Don't grade students on responsibility

Some teachers won't agree with this one. I don't count off for late work. That's grading responsibility. There can certainly be other consequences: call home, lunch detention... but if a students doesn't turn in an assignment, I am not going to count off because it is late. I grade to know if they can do the work.

Let students fix their grades

You can let them make corrections of work you have passed back OR let them replace a grade with another assignment on a similar topic. For example, if a student got a 50 on an assignment about order of operations but then a week later did another assignment on order of operations and got an 80 -- I replace the first grade with the second grade. If the purpose of a gradebook reflects a student's understanding of the subject, that 50 is no longer an accurate reflection.
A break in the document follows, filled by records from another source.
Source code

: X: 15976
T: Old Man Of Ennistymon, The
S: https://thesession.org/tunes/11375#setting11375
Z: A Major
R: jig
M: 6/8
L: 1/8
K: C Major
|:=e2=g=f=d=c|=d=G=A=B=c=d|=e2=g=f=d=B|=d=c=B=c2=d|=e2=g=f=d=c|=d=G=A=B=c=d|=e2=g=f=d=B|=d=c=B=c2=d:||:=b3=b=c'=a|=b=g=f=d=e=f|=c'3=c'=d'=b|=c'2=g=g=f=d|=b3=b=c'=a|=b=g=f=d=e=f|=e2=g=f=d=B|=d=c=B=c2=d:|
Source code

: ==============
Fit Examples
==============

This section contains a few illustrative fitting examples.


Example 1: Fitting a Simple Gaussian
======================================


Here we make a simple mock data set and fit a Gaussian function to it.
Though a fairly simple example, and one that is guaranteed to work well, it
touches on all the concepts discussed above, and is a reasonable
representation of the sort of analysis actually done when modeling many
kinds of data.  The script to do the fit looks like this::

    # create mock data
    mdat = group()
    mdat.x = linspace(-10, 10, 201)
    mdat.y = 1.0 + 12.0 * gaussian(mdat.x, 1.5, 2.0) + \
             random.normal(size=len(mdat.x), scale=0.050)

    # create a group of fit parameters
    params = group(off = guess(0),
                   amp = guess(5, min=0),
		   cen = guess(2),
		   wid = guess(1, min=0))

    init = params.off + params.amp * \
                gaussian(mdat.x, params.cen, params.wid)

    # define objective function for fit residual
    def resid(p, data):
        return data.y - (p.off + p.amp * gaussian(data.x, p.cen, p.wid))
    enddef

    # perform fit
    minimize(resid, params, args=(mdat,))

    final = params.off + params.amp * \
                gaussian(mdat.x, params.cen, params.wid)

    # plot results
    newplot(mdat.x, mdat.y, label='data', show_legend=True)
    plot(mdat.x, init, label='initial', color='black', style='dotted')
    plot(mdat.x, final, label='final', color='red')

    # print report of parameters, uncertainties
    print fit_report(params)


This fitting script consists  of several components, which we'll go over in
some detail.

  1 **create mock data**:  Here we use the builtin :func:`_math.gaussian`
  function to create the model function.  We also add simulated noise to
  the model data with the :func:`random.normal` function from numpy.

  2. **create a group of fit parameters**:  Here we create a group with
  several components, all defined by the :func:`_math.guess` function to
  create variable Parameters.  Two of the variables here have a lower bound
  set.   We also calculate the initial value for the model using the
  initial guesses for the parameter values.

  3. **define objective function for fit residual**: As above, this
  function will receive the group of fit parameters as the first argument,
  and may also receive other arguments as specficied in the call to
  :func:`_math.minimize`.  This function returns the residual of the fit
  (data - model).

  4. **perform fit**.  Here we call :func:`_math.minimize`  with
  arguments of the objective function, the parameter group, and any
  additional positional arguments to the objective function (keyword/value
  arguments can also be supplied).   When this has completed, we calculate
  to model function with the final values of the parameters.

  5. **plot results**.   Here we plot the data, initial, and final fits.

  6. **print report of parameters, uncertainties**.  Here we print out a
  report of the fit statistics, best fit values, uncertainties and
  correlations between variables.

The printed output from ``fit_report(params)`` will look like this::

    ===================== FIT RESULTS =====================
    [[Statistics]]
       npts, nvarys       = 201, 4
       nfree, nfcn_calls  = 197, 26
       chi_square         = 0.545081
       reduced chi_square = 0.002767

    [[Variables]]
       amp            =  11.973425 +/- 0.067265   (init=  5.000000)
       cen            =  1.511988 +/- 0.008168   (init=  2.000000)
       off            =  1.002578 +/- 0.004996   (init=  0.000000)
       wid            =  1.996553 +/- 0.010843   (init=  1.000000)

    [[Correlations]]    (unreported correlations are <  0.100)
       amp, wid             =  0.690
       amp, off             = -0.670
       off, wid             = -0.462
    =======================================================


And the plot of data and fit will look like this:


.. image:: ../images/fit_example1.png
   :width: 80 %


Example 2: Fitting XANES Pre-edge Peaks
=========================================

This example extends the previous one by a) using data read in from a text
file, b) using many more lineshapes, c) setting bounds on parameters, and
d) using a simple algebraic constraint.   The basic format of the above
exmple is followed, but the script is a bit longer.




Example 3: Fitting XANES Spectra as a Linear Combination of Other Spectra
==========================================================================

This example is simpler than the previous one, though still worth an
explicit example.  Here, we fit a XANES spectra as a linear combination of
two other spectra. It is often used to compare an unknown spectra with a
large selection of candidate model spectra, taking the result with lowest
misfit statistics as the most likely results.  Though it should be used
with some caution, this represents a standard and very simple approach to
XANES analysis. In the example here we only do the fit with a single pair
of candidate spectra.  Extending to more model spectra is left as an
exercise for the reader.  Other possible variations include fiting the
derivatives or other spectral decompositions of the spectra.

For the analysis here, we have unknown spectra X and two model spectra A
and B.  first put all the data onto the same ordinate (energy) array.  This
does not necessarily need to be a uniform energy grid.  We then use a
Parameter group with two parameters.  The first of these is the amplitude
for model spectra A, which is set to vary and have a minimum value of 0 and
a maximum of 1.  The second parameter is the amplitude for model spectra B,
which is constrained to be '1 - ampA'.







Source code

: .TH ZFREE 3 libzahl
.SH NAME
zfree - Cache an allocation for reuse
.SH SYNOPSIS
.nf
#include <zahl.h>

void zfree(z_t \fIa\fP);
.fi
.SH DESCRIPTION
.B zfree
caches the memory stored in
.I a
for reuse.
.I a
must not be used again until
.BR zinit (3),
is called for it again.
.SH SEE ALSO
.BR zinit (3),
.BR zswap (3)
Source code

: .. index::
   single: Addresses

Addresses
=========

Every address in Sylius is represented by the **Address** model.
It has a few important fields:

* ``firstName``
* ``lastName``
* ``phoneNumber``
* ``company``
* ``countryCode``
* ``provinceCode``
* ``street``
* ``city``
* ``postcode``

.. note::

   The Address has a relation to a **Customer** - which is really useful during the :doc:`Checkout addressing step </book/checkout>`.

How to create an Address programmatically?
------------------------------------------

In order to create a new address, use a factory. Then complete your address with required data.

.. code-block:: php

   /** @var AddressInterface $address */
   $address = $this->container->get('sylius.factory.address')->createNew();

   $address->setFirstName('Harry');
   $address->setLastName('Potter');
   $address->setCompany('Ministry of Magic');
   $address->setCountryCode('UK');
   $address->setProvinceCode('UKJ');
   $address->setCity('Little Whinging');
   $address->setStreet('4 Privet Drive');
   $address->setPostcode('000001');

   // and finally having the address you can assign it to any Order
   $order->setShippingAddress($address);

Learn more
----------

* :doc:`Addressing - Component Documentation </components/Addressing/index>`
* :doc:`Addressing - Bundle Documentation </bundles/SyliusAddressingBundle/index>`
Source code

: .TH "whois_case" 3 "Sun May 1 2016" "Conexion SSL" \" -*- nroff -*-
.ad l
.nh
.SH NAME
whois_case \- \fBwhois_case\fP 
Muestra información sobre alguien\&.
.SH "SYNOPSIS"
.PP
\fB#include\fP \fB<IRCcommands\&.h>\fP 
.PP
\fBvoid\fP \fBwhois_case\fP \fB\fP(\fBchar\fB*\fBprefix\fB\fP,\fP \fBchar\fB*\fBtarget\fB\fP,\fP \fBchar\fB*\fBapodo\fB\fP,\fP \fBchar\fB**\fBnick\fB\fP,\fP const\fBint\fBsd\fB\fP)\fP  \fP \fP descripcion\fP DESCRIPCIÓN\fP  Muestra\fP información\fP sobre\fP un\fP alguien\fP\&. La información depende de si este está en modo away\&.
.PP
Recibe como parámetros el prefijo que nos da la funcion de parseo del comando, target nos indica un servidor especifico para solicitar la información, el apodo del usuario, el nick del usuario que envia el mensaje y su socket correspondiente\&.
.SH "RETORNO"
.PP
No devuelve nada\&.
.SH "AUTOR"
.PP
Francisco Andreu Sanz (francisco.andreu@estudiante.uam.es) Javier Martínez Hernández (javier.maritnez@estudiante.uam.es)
Find ways to make grading quick

Use SeeSaw, Quizizz, Self-Checking Assignments (like coloring pages), shortened assignments. Spot check assignments too. If a student can do the first 10 problems correctly, then possibly that's enough to know if they got it.

You don't have to grade everything. 

You just don't.

Don't take formative assessments as a grade

...unless you are willing to give students a similar assessment to improve their grade. The point of a formative assessment is to see where students are at and then to adjust your instruction. So students might not be ready for assessment and it isn't really fair to base their grade off of it.

Differentiate the assignments you take grades for. 

We have to standardized our state testing--but not in the classroom. If you only take grades on multiple choice assignments, you aren't letting some students show their potential. Have a variety of ways for students show what they know. Including verbal responses! If I pull a student for small group and they do a wonderful job explaining how to convert from a fraction to a percent -- I'll take a grade.

Try not to take grading home. 

If I took grading home over the weekend, it usually sat in my bag and made me feel guilty for not touching it. So make time to do it in 10-15 minutes bursts during the week.

Have student helpers

The worst part of grading for me was remembering to pass it back. I would always remember as students were leaving my room. So I created a file folder for each student and would give stacks of graded papers to students to file before or after school. Then I could just hand each student a stack of their papers. This also made it easy to make copies of students work that I was tracking for RtI or their IEPs.

My opinion on grading throughout my career has changed and I am sure it will change again before I finish. To be quite honest I think we should get rid of grades, reduce class sizes to 12-15 and have report cards be like Kindergarten ones that explain in words how a student is doing in class.

What are your thoughts on grading? Anything you agree or disagree with?